Loans Between Friends
The loans between friends section allow you to create a circle where friends and family can loan each other money in a transparent and traceable manner. This particular feature is very popular according to Erick since one can set terms for inter-personal loans and also track repayments in a seamless and stress-free manner.
Many of Malipo Circles users use this feature to really help each other out when finances are tight during unexpected financial challenges. There is also the added benefit of this being an alternative to many of the notoriously bad mobile loan apps in Kenya that have left many of their users smarting from excessive interest rates and penalties.
The Chama circle is basically the main feature of the Malipo Circles mobile app and the main driver behind the app being developed in the first place. This is where you can create a circle for your chama (or chamas) and then on-board all your chama members. The main aspect of the chama section is to enable chama members to have a very transparent way of monitoring finances.

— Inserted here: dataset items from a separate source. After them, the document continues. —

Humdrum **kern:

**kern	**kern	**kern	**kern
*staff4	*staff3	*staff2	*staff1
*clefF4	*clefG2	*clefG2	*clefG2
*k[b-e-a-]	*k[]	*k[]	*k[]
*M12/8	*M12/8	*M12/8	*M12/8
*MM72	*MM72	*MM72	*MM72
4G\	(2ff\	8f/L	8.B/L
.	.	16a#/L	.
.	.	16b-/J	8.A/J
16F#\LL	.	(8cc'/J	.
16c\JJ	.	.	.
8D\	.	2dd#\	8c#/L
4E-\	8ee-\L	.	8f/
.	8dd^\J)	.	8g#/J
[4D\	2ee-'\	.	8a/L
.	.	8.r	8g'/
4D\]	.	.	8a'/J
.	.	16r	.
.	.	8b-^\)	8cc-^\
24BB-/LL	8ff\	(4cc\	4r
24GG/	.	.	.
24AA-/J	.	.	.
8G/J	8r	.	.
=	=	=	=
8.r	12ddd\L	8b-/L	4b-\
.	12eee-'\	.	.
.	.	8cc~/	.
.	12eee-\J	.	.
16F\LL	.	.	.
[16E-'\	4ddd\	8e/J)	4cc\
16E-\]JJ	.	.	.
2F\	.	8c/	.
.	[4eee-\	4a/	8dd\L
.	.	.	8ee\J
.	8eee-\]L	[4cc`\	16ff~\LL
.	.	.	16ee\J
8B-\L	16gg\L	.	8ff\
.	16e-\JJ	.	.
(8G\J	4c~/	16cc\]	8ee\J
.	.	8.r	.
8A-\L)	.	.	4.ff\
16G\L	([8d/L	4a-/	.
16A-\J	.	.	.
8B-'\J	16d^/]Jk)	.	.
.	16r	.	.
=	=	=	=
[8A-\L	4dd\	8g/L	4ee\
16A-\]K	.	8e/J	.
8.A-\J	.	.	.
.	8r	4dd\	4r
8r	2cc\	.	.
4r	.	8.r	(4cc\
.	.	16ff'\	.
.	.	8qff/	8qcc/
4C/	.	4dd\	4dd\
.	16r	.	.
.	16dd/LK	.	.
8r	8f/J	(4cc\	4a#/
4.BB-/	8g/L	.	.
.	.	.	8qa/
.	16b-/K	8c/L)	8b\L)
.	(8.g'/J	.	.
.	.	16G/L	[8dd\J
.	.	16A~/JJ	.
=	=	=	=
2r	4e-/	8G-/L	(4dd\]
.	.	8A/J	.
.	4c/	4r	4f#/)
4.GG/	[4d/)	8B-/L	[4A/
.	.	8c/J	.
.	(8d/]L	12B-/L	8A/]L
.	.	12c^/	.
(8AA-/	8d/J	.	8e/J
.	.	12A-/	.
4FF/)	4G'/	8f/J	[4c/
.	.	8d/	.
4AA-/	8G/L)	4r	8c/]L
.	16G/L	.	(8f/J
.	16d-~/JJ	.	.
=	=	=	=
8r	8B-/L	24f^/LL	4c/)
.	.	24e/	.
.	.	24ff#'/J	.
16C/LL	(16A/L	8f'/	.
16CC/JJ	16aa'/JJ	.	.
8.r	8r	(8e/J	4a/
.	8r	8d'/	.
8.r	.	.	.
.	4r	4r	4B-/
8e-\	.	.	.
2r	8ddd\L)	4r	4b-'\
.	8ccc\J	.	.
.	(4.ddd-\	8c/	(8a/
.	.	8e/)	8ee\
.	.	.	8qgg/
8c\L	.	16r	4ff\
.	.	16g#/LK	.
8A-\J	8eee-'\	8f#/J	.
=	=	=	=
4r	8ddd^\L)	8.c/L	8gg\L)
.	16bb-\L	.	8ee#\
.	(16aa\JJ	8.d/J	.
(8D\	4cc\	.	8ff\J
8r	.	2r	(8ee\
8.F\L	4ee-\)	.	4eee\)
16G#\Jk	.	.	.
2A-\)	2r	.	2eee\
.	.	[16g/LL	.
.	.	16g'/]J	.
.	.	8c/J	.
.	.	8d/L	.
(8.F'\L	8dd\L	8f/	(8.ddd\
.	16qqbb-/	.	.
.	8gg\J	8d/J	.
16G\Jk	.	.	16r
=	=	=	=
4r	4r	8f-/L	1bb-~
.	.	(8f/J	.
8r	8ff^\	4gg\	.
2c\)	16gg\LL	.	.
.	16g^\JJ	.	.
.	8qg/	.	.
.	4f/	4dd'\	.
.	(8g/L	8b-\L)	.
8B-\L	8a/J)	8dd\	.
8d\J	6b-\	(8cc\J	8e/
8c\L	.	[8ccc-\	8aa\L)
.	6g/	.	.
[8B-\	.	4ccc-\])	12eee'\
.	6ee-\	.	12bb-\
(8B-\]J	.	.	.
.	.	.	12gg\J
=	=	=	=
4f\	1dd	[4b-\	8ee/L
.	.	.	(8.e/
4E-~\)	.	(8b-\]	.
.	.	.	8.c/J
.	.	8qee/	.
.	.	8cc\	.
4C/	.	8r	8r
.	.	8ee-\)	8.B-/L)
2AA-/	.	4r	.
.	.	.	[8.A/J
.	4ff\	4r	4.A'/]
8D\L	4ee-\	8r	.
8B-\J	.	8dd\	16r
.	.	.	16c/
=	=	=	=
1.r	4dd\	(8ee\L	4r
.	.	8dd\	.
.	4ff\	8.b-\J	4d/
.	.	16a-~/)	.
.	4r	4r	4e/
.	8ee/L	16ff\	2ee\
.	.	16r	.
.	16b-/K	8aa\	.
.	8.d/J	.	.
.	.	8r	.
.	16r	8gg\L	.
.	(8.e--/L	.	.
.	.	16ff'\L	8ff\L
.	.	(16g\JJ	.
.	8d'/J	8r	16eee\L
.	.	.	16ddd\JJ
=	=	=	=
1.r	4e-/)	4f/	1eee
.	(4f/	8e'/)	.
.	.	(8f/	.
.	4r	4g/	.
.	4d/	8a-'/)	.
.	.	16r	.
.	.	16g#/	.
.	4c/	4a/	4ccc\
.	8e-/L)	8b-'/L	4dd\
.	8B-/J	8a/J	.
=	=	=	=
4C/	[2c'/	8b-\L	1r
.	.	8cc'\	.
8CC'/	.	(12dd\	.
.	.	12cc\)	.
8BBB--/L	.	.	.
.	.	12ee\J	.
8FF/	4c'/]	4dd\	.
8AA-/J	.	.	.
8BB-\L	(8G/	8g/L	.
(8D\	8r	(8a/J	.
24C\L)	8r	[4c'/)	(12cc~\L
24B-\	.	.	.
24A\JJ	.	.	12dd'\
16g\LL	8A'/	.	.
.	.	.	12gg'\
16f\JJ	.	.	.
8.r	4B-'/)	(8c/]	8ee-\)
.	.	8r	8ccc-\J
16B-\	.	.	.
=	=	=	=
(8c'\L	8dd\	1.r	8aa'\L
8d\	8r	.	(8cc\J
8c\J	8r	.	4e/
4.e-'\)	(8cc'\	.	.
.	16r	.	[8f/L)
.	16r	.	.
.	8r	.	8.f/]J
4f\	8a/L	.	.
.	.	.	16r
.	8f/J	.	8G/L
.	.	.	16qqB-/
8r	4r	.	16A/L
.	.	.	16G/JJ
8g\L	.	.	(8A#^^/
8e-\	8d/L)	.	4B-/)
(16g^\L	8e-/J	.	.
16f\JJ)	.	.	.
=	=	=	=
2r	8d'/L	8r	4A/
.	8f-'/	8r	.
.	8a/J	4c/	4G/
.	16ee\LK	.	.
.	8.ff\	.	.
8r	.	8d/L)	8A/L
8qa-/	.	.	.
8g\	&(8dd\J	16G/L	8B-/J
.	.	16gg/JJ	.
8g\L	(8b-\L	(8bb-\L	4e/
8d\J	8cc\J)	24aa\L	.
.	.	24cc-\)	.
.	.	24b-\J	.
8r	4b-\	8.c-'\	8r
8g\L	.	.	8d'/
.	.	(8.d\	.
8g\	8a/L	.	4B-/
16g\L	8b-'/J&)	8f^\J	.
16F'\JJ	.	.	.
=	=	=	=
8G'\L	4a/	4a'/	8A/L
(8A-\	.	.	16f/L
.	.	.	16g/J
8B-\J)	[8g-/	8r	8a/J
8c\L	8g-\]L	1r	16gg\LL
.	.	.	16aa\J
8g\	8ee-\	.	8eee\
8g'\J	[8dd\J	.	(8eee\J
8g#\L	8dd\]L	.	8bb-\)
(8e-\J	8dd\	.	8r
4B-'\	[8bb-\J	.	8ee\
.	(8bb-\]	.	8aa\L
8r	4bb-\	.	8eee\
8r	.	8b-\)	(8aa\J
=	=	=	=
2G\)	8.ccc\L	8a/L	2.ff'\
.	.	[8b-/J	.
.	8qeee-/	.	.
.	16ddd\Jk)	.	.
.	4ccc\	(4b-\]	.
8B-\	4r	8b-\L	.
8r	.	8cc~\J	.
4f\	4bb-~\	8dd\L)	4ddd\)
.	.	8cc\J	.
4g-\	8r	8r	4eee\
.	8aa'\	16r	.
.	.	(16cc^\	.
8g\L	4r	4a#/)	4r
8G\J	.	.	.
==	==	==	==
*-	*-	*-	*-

All contributions, transactions, loans, etc are captured here in a way that chama members can then have peace of mind that finances are being handled properly. It also enables approval processes and other tasks so that chama members don’t have to meet in person when they can automate most typical chama-related tasks via the app. This obviously saves time and money, not to mention the many risks that often lead to chamas being dissolved due to financial mismanagement and/or obscurity for stakeholders.
Malipo for Business
The Malipo for Business section is the last major section from the main UX of the mobile app where business users can set-up circles for transactions ranging from collecting rent from tenants, education collections for schools, service charge collections and even part payments being made towards a larger payment.
The main thing here is that there is much improved efficiencies and transparency around these kinds of transactions and especially given that many happen via M-Pesa. A landlord can see all rent payments being received and also generate invoices for payments from the same. It can act as a complete billing system so that everything is captured in one place for an individual or business.
The Malipo Circles Wallet
One more thing I wanted to mention is the Malipo Circles Wallet. This is basically where you can load funds for your various Malipo Circles using mobile money via Safaricom’s M-Pesa or Airtel Money, Credit Cards & Debit Cards, as well as direct transfers from bank accounts. This works both ways in each instance for funding and withdrawals in Malipo Circles in any one of the main use cases mentioned here. The Malipo Circles Wallet is financially connected to everything to make this possible.
In a nutshell, I am very chuffed that Malipo Circles is available for iPhone finally and this means many who may have been excluded from this or other fintech apps that cater to groups such as chamas and fundraisers can finally be part of the collective.
Since Malipo Circles is likely to have a much smaller portion of users on iOS, it’s testament to a commitment to make sure users everywhere can use Malipo Circles for their various financial needs even if the effort may outweigh the return for them. Thanks, Malipo Circles!